A ground-breaking ceremony was held Monday at the Musashino Imperial Mausoleum in Hachioji, in the western suburbs of Tokyo, where a mausoleum for the Empress Dowager will be built, the Imperial Household Agency said.

Representatives of the agency, including Motofumi Sumida, chief of the Maintenance and Works Department, and Archives and Mausoleums Department head Hitoshi Yamaguchi, as well as officials from Obayashi Corp., the general contractor that won the construction project, participated in the Shinto ceremony.

Priests from Hie Jinja, a shrine located in Tokyo's Nagata-cho, conducted rites to purify the building site.

Until the start of the Meiji Restoration in 1867, Hie Jinja shrine functioned as the guardian shrine for Edo Castle, now the Imperial Palace.

It was one of the highest-ranking shrines designated by the government to worship the Imperial family until the end of World War II.

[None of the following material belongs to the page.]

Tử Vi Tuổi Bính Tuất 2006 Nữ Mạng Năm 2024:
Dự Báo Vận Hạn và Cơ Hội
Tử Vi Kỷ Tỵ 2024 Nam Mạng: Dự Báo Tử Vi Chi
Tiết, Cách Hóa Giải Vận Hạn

According to the agency, the mausoleum for the Empress Dowager, who died June 16 at age 97, will be built next to Musashino-no Misasagi, the mausoleum of her husband, the Emperor Showa.

The new mausoleum will cover about 1,800 sq. meters, compared with the 2,500-sq.-meter mausoleum of the late Emperor.

Its construction is expected to take about one year, but workers are scheduled to complete a stone structure, where the Empress Dowager's coffin will be placed by July 25, when her funeral will be held.

The government said Monday the cost of holding the funeral and building the mausoleum, which will be paid for by the government, will total 2.5 billion yen.

The Imperial Household Agency has requested money to cover the costs, saying the funeral for the Empress Dowager is public in nature because she is an object of respect and mourning for the entire populace.